┌────────
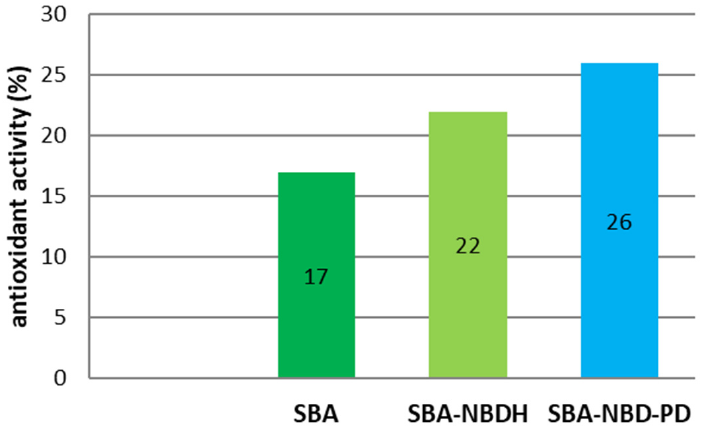
Figure 10. Antioxidant activity by DPPH assay of the SBA-15 with NBD derivatives.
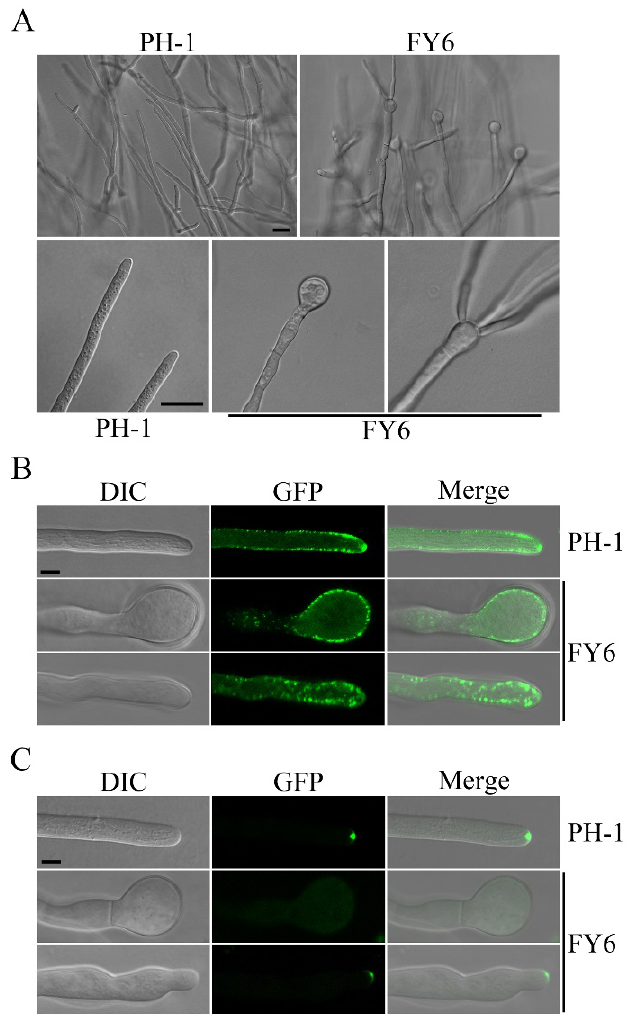
Figure 5. The Fgyck1 mutant is defective in maintaining polarized hyphal growth. ( A ) Hyphae of PH-1 and Fgyck1 mutant (FY6) from 36-h-old PDA cultures. Swollen hyphal tips were observed in the Fgyck1 mutant and some of them produced one or multiple new tips or hyphae. Bar, 20 µ m. ( B ) Hyphal tips of transformants of PH-1 and Fgyck1 mutant FY6 expressing the LifeAct-GFP construct were examined by confocal microscopy. The enrichment of LifeAct-GFP at the core of Spk is not observed in normal or swollen hyphal tips of the Fgyck1 mutant. Bar, 5 µ m. ( C ) Hyphal tips of transformants of PH-1 and FY6 expressing the FgSpa2-GFP construct were examined by confocal microscopy. Localization of FgSpa2-GFP to the polarisome was absent in swollen tips and reduced in normal tips in the Fgyck1 mutant. Bar, 5 μm.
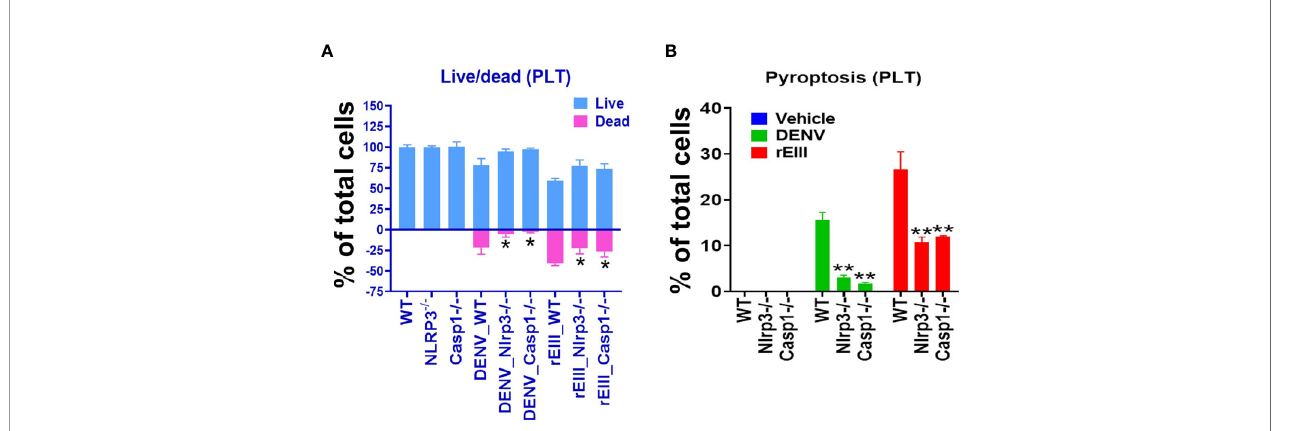
FIGURE 5 | Nlrp3 and caspase-1 de fi ciencies protect platelets from DENV (equivalent to 0.6 m M rEIII) - and rEIII (0.6 m M)-induced RCD. (A) Compared with wild type (WT) controls, platelets from Nlrp3 ( Nlrp3 − / − ) and caspase 1 ( Casp1 − / − ) de fi cient mice displayed less cell death levels in response to DENV and rEIII exposures. (B) Similar to the cell death analysis, platelets from Nlrp3 ( Nlrp3 − / − ) and caspase 1 ( Casp1 − / − ) de fi cient mice displayed less pyroptosis levels in response to DENV and rEIII challenges. n = 6, * P < 0.05, ** P < 0.01 vs. WT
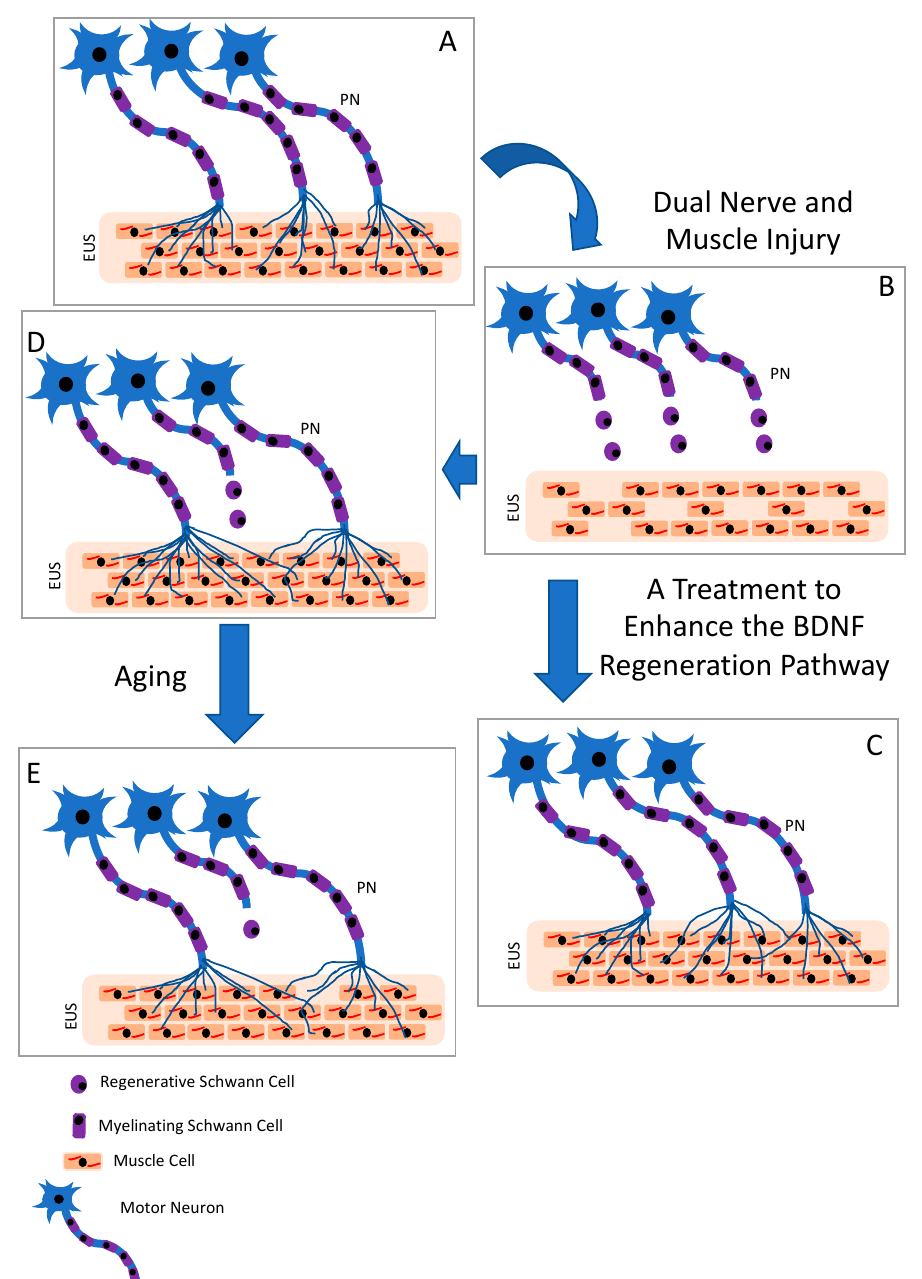
Figure 6. Summary diagram. A normal external urethral sphincter (EUS) is innervated by the motor neurons of the pudendal nerve (PN), as shown in ( A ). An injured EUS and PN has decreased innervation, as shown in ( B ). Treatments that enhance the BDNF regenerative pathway could enhance neuroregeneration of the PN and re-innervation of the EUS, as shown in ( C ). Unassisted regeneration of the PN results in increase in muscle fibers innervated by a single motor neuron, as shown in ( D ). With time after unassisted partial regeneration, axons atrophy with aging, as shown in ( E ).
└────────
§ Directions
Isolate each line of the listing above that includes "with". Copy it.

§ Answer to this task
Figure 10. Antioxidant activity by DPPH assay of the SBA-15 with NBD derivatives.
FIGURE 5 | Nlrp3 and caspase-1 de fi ciencies protect platelets from DENV (equivalent to 0.6 m M rEIII) - and rEIII (0.6 m M)-induced RCD. (A) Compared with wild type (WT) controls, platelets from Nlrp3 ( Nlrp3 − / − ) and caspase 1 ( Casp1 − / − ) de fi cient mice displayed less cell death levels in response to DENV and rEIII exposures. (B) Similar to the cell death analysis, platelets from Nlrp3 ( Nlrp3 − / − ) and caspase 1 ( Casp1 − / − ) de fi cient mice displayed less pyroptosis levels in response to DENV and rEIII challenges. n = 6, * P < 0.05, ** P < 0.01 vs. WT
Figure 6. Summary diagram. A normal external urethral sphincter (EUS) is innervated by the motor neurons of the pudendal nerve (PN), as shown in ( A ). An injured EUS and PN has decreased innervation, as shown in ( B ). Treatments that enhance the BDNF regenerative pathway could enhance neuroregeneration of the PN and re-innervation of the EUS, as shown in ( C ). Unassisted regeneration of the PN results in increase in muscle fibers innervated by a single motor neuron, as shown in ( D ). With time after unassisted partial regeneration, axons atrophy with aging, as shown in ( E ).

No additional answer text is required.